Lycos isn’t competing with merchants when it sells products directly, says Bennett. “Direct selling is highly complementary to what we have been doing with merchants because it expands the e-commerce model,” he says. “We think it’s a great service for our consumer base to be able to get things directly while they’re with us.” Even so, Lycos has a policy not to sell any products sold by retailers guaranteed exclusive positioning on the portal.

Portals are simply looking for new ways to generate revenues, says Andrew B. Whinston, director of the Center for Research in Electronic Commerce, University of Texas at Austin. By offering to be a “mall” and offering other e-commerce products, he adds, portals can get into new areas such as providing banking transaction services to mall members, thus beefing up their revenues. “Portals have to grow their business model, and that’s what they are doing,” Whinston says.

Portals’ revenue stream from merchants in all of its various forms won’t end anytime soon, Jupiter’s Swerdlow says. Almost two-thirds of retailers polled by Jupiter said they would consider renewing portal deals. And while just 5% of respondents said they were “highly likely” to renew, portals are confident they will continue to win a portion of merchants’ advertising budgets.

Even if mature retailers such as Amazon.com or Cyberian Outpost begin to scale back their portal relationships, new e-commerce players are always coming up, and they may be willing to pay even more to get their name out there. “Companies are clamoring for the space,” says Infoseek’s Goel.

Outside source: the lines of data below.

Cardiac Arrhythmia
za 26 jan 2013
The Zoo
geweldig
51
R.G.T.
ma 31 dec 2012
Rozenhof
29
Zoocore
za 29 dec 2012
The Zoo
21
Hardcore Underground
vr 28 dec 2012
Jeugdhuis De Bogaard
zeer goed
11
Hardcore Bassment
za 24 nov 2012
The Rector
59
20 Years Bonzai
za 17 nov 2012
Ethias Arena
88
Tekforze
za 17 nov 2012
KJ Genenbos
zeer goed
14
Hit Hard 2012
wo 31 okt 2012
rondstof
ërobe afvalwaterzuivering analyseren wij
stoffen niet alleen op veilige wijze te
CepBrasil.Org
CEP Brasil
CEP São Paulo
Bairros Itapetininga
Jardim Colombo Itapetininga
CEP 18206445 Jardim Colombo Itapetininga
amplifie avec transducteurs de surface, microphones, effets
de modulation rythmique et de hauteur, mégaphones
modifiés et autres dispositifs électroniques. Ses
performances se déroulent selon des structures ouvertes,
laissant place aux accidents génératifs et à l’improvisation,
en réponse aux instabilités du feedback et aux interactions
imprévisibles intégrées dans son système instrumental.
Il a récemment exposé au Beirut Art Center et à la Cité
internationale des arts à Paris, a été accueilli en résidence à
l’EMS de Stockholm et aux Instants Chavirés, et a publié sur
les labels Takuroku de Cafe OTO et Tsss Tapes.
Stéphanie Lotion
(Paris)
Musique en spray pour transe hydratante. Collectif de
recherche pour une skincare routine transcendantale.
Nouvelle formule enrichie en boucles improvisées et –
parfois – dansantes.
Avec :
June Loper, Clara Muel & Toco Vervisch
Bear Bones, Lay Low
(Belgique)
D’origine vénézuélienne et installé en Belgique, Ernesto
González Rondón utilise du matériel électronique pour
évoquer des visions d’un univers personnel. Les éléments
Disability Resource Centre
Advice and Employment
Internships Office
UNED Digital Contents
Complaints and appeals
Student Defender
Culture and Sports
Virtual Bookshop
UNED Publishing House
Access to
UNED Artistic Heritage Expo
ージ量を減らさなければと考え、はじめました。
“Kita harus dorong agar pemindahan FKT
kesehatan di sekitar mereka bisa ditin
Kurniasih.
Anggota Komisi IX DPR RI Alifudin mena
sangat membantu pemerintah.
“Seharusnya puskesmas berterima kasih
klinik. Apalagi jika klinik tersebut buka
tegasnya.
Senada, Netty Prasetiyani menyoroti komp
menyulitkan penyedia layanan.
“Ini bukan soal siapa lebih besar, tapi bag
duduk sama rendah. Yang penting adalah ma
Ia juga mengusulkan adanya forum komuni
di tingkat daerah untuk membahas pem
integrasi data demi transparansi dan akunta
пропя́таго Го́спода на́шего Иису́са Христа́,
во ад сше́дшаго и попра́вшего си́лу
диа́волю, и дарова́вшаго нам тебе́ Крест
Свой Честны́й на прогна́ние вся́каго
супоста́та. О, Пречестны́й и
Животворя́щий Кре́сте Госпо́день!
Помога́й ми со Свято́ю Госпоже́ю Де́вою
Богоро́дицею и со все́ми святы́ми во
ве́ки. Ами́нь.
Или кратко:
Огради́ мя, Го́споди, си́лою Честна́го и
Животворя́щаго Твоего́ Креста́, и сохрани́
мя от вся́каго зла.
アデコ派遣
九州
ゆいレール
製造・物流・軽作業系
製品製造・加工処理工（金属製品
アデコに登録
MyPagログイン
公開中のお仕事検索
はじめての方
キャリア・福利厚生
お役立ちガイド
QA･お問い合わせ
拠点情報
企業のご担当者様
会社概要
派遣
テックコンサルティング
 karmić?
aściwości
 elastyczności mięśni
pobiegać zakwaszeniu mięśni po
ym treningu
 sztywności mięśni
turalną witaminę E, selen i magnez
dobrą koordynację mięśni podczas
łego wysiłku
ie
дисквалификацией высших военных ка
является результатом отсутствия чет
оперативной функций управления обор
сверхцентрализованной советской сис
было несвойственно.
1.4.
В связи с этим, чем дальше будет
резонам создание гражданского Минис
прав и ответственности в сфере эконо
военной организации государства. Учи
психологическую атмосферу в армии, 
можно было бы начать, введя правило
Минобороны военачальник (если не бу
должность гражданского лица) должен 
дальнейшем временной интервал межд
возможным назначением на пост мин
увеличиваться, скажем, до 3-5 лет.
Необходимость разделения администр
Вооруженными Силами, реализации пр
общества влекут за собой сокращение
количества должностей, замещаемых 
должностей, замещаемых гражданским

Yet while it is clear merchants want to be a part of portals, the relationships have to be of some measurable value. “When retailers do advertising deals with us, they are doing it to build their brand,” says Excite’s Zeitlin. “But they are also doing it to sell products. So it’s pretty important that we have a convincing way of merchandising and of turning surfers into shoppers.”

 

MargaretAnn Cross is a business writer in Allentown, Pa.

 

Here’s the Deal: Smarten Up

 

Merchants have to get smart when it comes to negotiating deals with portals, says Fiona Swerdlow, an analyst at Jupiter Communications. She offers these tips:

Review contracts carefully. Understand what such things as “exclusivity” really means. For example, America Online has “exclusive” relationships with Barnesandnoble.com and Amazon.com in different areas of its service, Swerdlow says.

Have a clear objective. Your goal may be to build your brand, for example, or to drive sales. Determining whether a portal deal is cost-effective will be based on what you are trying to achieve.

Get quantifiable measurements. When portals promise to build your brand, do tests, such as pre- and post-campaign recall tests.

Do cost/benefit analyses. Track how many customers are coming from the portal and how many of them buy something. Then, compare the cost per customer to what it costs to acquire a customer through traditional marketing efforts.